The overall 16S rRNA gene sequence similarity for the pigeon group and the distance demonstrated to related taxa clearly indicate that strains belonging to this group represent a new species of Pasteurellaceae from a genotypic standpoint. Add to this that 96% DNA-DNA similarity was observed between IPDH 312 and another pigeon isolate (IPDH 230), and the G+C content of these strains varied between 37.0 and 39.4 mol% as stated previously.
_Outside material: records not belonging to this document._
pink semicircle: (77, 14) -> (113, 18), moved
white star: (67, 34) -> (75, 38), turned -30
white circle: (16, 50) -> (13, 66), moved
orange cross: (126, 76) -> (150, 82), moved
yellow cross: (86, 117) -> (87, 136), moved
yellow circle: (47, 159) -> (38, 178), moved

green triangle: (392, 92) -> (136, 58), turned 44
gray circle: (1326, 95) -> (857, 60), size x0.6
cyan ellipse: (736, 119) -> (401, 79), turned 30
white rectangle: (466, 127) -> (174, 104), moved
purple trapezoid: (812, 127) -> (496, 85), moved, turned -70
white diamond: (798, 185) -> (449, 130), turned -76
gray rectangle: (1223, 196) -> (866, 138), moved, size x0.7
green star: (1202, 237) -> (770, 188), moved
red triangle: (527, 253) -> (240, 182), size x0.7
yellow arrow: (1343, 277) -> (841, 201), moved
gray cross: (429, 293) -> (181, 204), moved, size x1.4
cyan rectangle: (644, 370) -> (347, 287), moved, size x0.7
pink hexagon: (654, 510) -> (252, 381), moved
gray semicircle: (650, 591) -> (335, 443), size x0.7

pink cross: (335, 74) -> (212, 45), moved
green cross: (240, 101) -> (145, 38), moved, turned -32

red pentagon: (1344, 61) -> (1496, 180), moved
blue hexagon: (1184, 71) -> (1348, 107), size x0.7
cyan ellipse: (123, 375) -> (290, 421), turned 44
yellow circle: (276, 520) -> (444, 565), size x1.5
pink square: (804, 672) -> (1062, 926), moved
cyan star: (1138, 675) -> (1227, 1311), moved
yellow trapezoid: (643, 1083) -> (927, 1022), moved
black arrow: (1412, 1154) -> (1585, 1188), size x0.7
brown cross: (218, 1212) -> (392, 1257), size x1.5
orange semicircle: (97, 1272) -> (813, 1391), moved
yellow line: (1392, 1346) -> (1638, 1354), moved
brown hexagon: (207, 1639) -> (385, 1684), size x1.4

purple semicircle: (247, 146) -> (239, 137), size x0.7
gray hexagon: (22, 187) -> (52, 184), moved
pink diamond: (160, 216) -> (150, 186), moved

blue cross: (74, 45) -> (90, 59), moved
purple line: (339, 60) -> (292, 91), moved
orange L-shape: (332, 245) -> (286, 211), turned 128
Phenotypically, the pigeon group shared the characters of Pasteurellaceae as stated by Christensen et al. (2020a). However, the pigeon group also shares the phenotypes of the genera Avibacterium and Aggregatibacter, while only urease separate the group from the genus Actinobacillus, and V-factor from the genus Gallibacterium. However, four to seven phenotypic characters separate the pigeon group from related taxa (Christensen et al., 2009).

A final classification and naming of the pigeon group depend on the results deducted from whole genome sequencing of the type strain or descriptions of additional strains. Meanwhile, this group is tentatively designated taxon 58 to allow unambiguous communications on this particular group of V-factor dependent organisms from pigeons.